Saved entries:
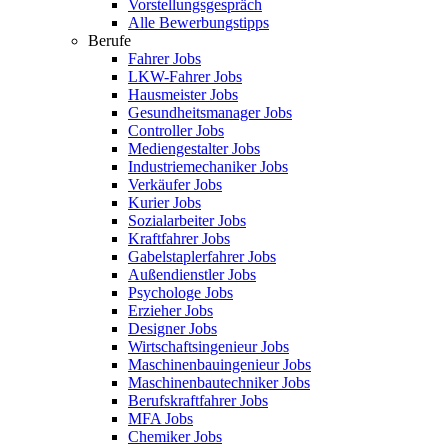
Vorstellungsgespräch
Alle Bewerbungstipps
Berufe
Fahrer Jobs
LKW-Fahrer Jobs
Hausmeister Jobs
Gesundheitsmanager Jobs
Controller Jobs
Mediengestalter Jobs
Industriemechaniker Jobs
Verkäufer Jobs
Kurier Jobs
Sozialarbeiter Jobs
Kraftfahrer Jobs
Gabelstaplerfahrer Jobs
Außendienstler Jobs
Psychologe Jobs
Erzieher Jobs
Designer Jobs
Wirtschaftsingenieur Jobs
Maschinenbauingenieur Jobs
Maschinenbautechniker Jobs
Berufskraftfahrer Jobs
MFA Jobs
Chemiker Jobs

* _Task_
Faithful copy, images left out: write out every line of data.

* _Reply to the exercise_
Vorstellungsgespräch
Alle Bewerbungstipps
Berufe
Fahrer Jobs
LKW-Fahrer Jobs
Hausmeister Jobs
Gesundheitsmanager Jobs
Controller Jobs
Mediengestalter Jobs
Industriemechaniker Jobs
Verkäufer Jobs
Kurier Jobs
Sozialarbeiter Jobs
Kraftfahrer Jobs
Gabelstaplerfahrer Jobs
Außendienstler Jobs
Psychologe Jobs
Erzieher Jobs
Designer Jobs
Wirtschaftsingenieur Jobs
Maschinenbauingenieur Jobs
Maschinenbautechniker Jobs
Berufskraftfahrer Jobs
MFA Jobs
Chemiker Jobs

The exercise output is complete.